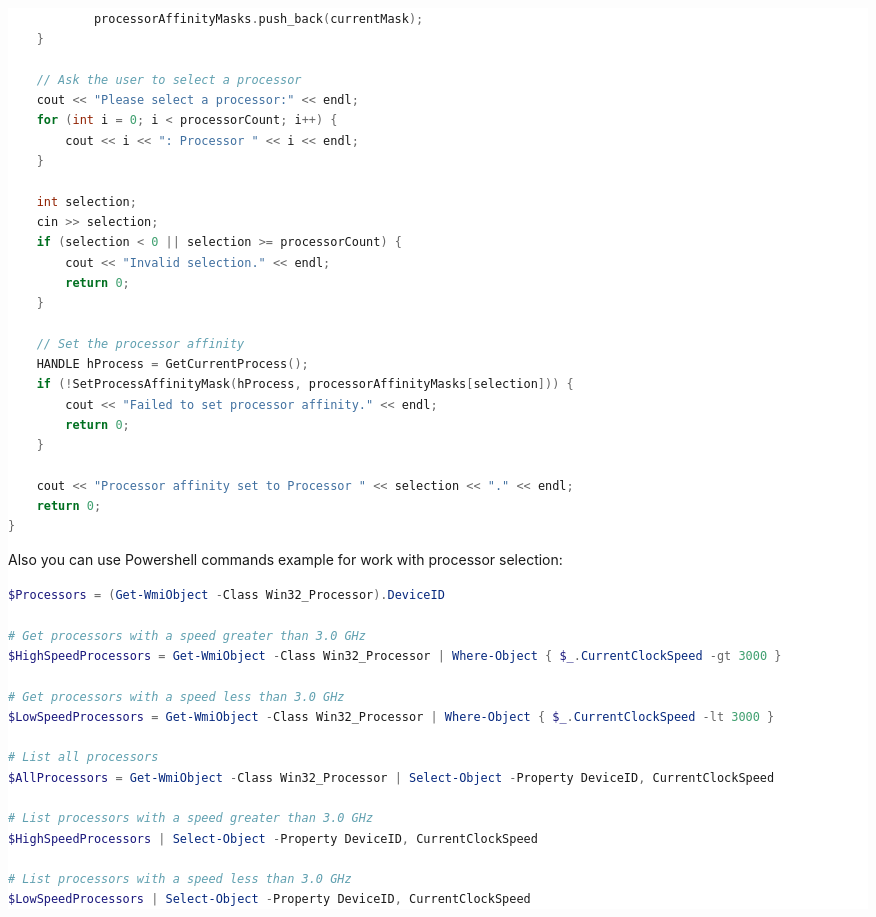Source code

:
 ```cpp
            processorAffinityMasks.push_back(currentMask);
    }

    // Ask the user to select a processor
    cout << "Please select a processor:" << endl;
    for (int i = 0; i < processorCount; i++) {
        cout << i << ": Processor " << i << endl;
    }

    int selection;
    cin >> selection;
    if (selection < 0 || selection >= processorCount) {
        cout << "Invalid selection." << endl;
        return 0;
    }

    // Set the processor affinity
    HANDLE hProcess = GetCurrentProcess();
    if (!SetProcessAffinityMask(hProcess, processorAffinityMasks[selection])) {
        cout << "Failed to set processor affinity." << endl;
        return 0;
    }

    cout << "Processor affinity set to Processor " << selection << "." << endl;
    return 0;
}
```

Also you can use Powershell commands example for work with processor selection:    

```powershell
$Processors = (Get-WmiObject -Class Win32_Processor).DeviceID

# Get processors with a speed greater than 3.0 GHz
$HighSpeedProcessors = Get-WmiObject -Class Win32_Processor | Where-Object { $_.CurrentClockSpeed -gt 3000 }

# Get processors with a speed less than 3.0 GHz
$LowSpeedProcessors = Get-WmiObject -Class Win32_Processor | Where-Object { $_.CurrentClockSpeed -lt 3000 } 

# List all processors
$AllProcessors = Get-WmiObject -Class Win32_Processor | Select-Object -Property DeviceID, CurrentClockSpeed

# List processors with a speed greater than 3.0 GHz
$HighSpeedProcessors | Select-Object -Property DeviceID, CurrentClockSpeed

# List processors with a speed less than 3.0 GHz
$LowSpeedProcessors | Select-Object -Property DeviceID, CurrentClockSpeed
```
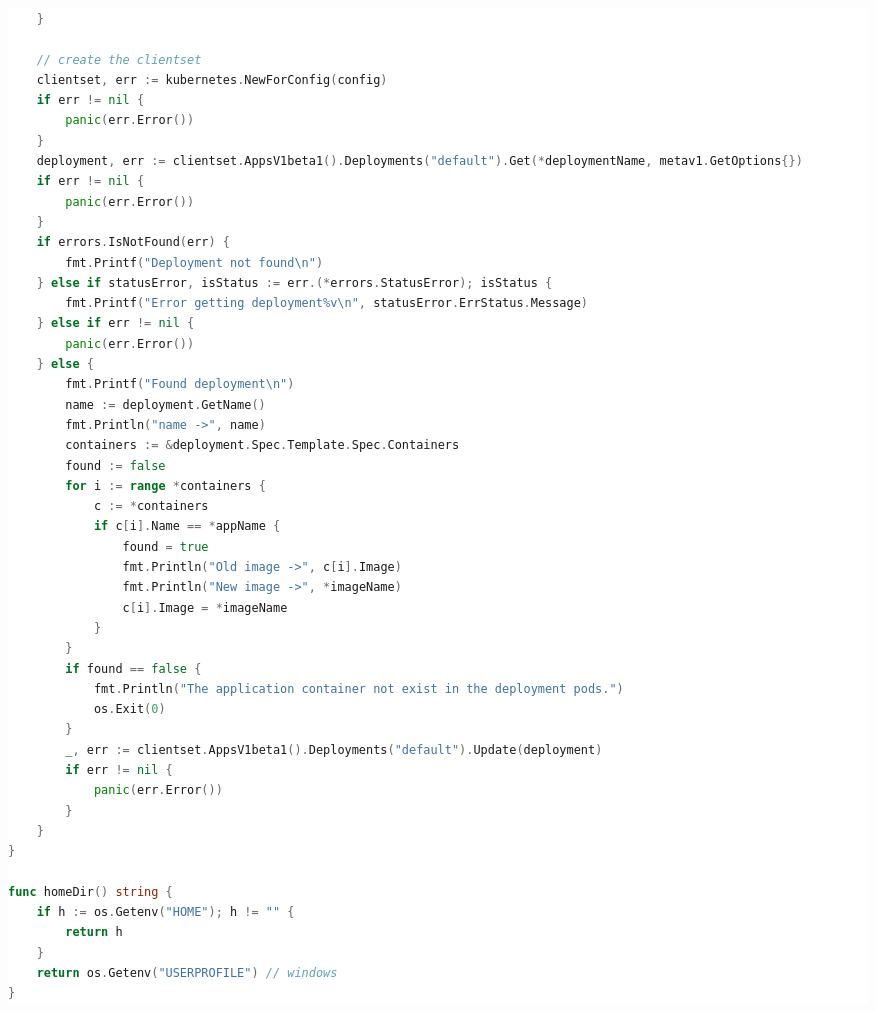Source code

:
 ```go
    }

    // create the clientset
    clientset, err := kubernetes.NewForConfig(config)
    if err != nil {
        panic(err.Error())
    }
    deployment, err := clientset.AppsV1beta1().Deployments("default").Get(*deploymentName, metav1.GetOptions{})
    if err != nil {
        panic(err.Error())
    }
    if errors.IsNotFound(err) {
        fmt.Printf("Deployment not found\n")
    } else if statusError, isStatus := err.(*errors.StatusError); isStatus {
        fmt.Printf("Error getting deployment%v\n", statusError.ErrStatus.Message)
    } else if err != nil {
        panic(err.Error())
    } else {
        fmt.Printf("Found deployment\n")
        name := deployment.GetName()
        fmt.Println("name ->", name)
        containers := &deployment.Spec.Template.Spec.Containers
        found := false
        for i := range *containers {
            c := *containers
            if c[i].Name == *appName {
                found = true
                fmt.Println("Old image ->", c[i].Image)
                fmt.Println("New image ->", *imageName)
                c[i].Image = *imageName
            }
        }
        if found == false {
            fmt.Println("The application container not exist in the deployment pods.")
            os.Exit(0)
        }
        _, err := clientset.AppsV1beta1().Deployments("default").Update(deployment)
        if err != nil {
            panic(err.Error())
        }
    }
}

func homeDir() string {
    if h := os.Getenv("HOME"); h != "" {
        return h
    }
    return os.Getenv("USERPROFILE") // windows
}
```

···

Aim of the task |
Look through the material above for "errors" and copy the lines that have it.

Worked solution |
    if errors.IsNotFound(err) {
    } else if statusError, isStatus := err.(*errors.StatusError); isStatus {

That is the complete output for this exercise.